Arboreal Galois representations of rational functions: fixed-point proportion and the extension problem
Jorge Fariña-Asategui
TL;DR
The work develops a robust, self-similar extension framework for arboreal Galois representations, yielding a complete positive solution to the extension problem when either the arithmetic or geometric iterated Galois group is branch. It introduces the fixed-point proportion and bad monodromy concepts to show that positive fixed-point proportions arise broadly, including for unicritical odd-degree polynomials, independent of the full extension or specialization problems. A central achievement is constructing the intermediate group $G_H$ to produce fractal, branch groups with fixed-point processes that can converge to $d$ with positive probability, providing counterexamples to Jones’ conjecture on the $d$-adic tree. The results unify algebraic and geometric perspectives, yield concrete bounds in the unicritical case, and illuminate specialization behavior through monodromy and branching analyses with potential broad impact on Arboreal Galois representations and related dynamics.
Abstract
We give an explicit description of the arithmetic-geometric extension of iterated Galois groups of rational functions.
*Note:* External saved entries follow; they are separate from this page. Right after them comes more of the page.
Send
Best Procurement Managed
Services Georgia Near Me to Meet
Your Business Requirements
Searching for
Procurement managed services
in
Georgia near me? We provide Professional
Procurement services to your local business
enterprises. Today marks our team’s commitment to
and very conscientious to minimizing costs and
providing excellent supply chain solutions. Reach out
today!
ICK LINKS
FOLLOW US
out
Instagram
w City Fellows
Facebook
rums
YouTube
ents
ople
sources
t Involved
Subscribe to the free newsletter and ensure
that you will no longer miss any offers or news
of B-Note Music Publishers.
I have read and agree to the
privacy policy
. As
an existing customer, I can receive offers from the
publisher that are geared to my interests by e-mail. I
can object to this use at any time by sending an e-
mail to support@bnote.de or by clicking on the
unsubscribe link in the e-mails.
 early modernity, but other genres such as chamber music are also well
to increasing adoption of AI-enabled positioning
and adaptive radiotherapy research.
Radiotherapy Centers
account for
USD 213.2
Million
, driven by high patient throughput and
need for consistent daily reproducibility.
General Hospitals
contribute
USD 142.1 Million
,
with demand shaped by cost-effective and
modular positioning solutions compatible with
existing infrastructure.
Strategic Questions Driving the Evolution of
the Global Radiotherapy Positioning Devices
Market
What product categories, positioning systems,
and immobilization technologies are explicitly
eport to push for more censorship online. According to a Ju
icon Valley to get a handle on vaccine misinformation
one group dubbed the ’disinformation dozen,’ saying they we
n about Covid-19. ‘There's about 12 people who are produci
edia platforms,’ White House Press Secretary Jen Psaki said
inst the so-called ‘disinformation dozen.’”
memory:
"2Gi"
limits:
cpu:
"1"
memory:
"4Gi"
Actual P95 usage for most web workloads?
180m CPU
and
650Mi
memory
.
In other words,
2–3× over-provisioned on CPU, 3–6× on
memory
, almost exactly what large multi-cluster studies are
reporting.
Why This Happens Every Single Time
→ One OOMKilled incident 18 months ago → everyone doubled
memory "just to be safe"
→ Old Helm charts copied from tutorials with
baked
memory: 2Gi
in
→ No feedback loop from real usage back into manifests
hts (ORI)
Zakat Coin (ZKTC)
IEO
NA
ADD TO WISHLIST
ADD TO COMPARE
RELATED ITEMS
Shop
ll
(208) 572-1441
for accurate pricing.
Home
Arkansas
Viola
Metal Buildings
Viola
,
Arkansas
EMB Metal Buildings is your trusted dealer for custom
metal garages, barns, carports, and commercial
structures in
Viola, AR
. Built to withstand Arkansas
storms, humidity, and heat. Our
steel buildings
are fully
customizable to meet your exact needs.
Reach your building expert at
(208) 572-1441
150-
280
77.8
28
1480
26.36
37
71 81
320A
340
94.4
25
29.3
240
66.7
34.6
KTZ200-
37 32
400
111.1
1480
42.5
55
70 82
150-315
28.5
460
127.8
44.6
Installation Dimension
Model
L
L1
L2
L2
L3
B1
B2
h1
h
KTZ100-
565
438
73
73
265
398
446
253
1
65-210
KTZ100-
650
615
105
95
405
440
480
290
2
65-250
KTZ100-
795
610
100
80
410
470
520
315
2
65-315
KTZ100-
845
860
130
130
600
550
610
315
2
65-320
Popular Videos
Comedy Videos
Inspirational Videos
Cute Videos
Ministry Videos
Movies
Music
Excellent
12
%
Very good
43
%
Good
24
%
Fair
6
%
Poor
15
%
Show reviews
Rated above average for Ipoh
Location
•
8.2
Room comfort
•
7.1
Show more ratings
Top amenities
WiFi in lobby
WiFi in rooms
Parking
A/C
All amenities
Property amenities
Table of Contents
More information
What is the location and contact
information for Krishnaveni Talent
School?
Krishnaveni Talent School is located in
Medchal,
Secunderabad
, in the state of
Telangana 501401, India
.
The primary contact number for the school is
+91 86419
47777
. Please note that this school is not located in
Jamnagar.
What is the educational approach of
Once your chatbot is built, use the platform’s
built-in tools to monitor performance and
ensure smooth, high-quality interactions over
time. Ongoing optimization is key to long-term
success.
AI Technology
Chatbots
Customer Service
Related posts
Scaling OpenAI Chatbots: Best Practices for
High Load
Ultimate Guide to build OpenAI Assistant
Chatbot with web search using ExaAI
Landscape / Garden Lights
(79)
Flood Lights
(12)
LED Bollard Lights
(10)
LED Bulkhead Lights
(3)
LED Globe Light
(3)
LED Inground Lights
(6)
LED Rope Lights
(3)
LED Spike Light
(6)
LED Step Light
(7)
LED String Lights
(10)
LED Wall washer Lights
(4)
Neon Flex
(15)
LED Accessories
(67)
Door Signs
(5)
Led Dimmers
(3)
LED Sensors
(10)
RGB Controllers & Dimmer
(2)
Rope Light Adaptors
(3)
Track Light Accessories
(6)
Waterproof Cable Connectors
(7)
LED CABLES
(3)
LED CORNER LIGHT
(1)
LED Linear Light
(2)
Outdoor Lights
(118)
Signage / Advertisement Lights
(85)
This yields a complete solution to the extension problem when either the arithmetic or the geometric iterated Galois group is branch, answering a question of Adams and Hyde. Furthermore, we obtain a sufficient condition for the arithmetic iterated Galois group of a rational function to have positive fixed-point proportion, which further applies in many instances to the specialization to non strictly post-critical points. In particular, this holds for all unicritical polynomials of odd degree, which greatly generalizes a result of Radi for the polynomial $z^d+1$. Lastly, we obtain the first family of groups acting on the $d$-adic tree whose fixed-point process becomes eventually $d$ for any $d\ge 2$ with positive probability. What is more, these groups are fractal and branch and thus positive-dimensional; hence they yield the first family of counterexamples to a conjecture of Jones for every $d$-adic tree.